The disagreement over SCHIP reauthorization centered on the following main policy points which the commentary thoroughly explains:
• Tobacco tax financing
• Coverage of immigrant children
• SCHIP-financed adult coverage
• Coverage of moderate-income children and the crowding-out of private coverage
Although Congress and President Bush were unable to agree to the terms of a comprehensive SCHIP reauthorization, they were ultimately able to agree to an extension of SCHIP, largely in the status quo, through March 2009. But in addition, the Administration issued a directive to state SCHIP directors. The authors of this commentary state,
“The new directive effectively shuts down state flexibility as it imposes new crowd out requirements for states expanding coverage to moderate-income children. …In essence, the directive creates a two-tier SCHIP program, as some rules apply only to higher income children.
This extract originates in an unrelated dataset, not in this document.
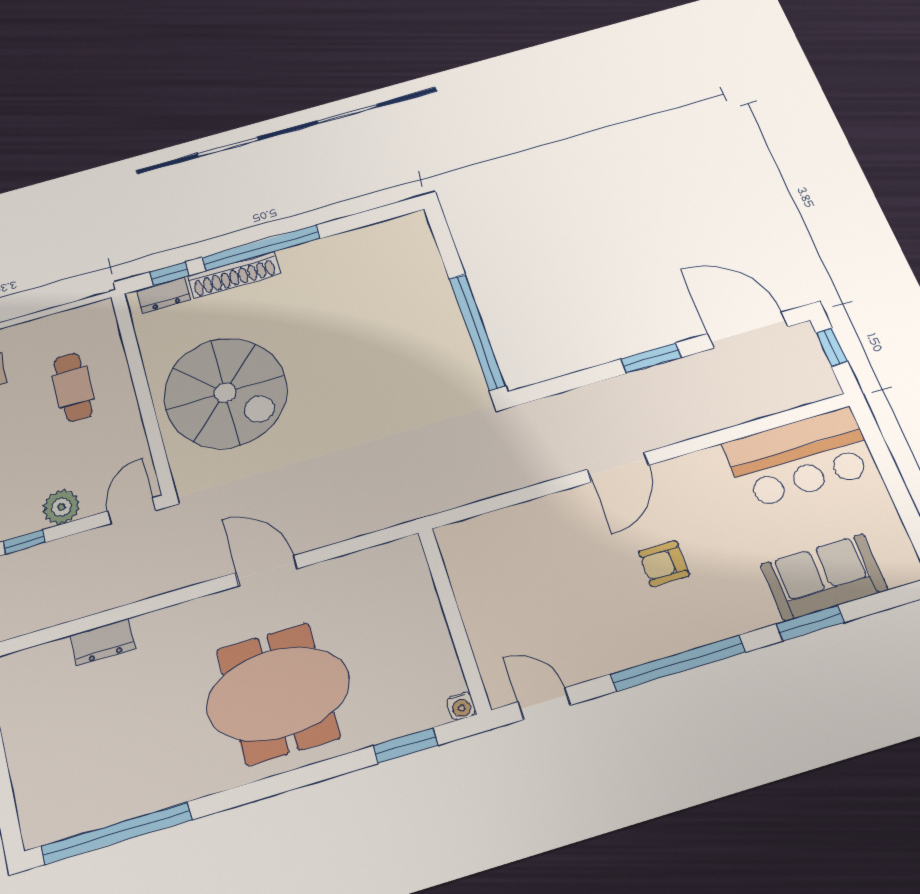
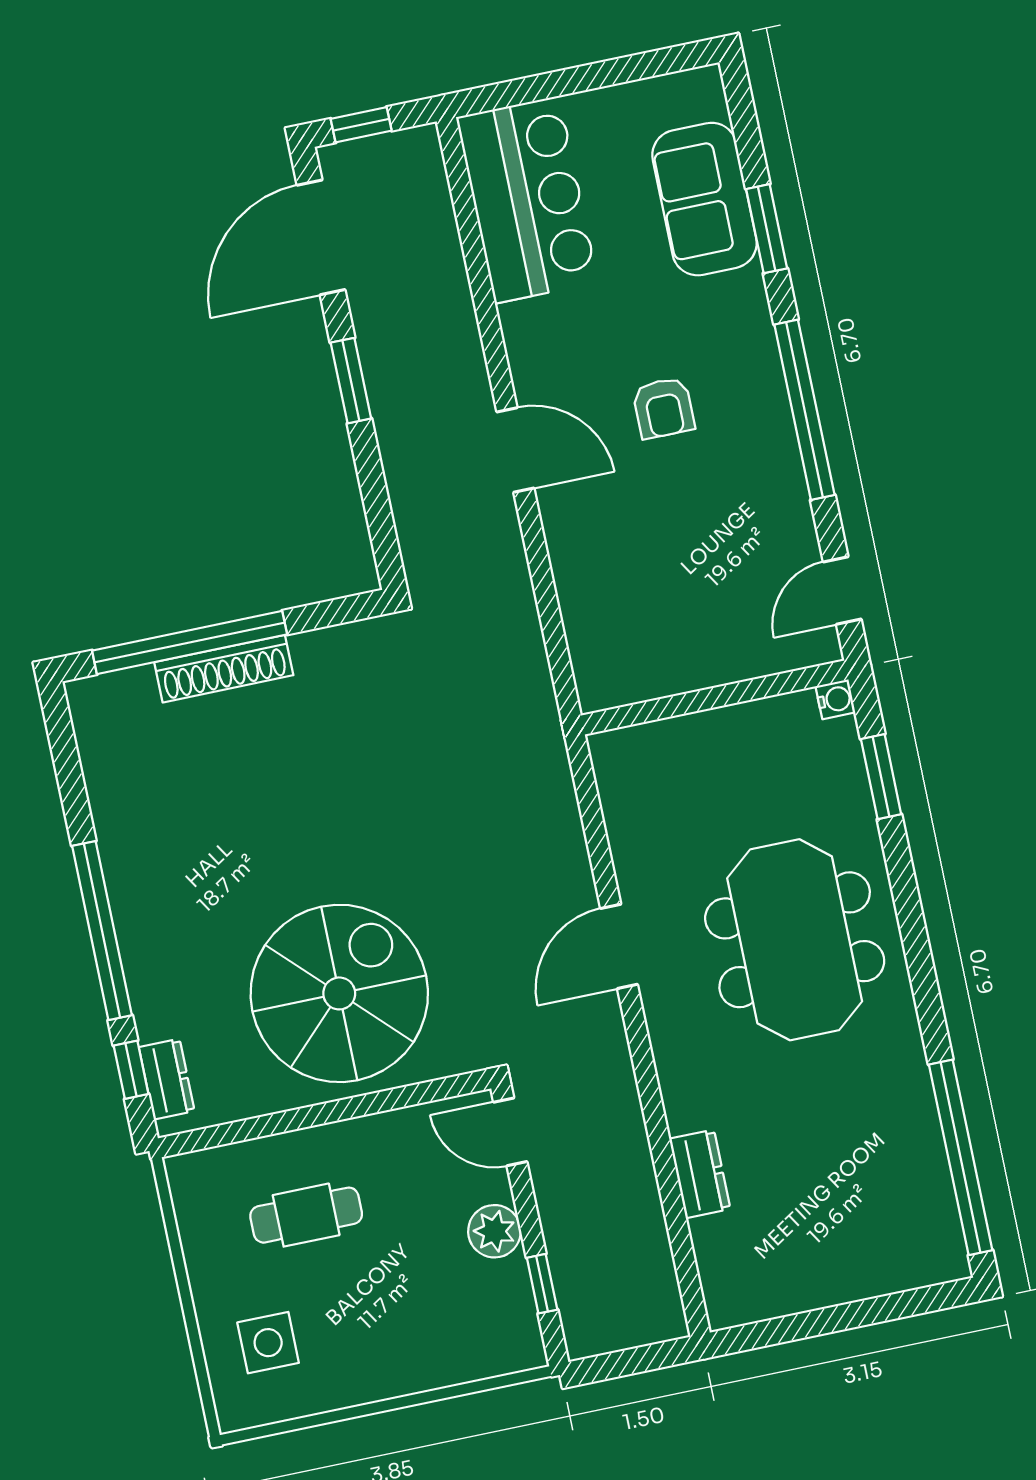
shoe rack: (234, 275) -> (224, 669), moved, turned 90
window: (477, 331) -> (190, 642), moved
This presents a barrier for states seeking to expand or streamline their programs. The Bush administration has asserted that the conditions in the … directive are designed to ensure the SCHIP program would maintain its focus on the lowest-income children, as well as limit the potential crowd out of private coverage.
“State officials, the advocacy and policy communities, and many lawmakers have expressed concern that the new requirements effectively limit program growth and could significantly change state operations. Concerns have also been raised that the Bush administration has not followed appropriate regulatory procedures in calling for the conditions to be implemented.”
And so SCHIP continues to be a political issue, and especially in the upcoming election, this has created uncertainty for states in planning for the future of their programs. The authors conclude:
“In fact many of the issues that created the ideological divisions that resulted in the failure of the 2007 SCHIP reauthorization effort are likely to be the same issues that arise in the 2008-2009 SCHIP reauthorization effort. This is because there remains a fundamental ideological difference on government’s role in health care, which will not and cannot be resolved through SCHIP. Prospects for, and the structure of, SCHIP reauthorization, as well as health reform more generally, are ultimately dependent on the results of the election, the overall political landscape, and the economic climate to provide clear leadership on this issue.”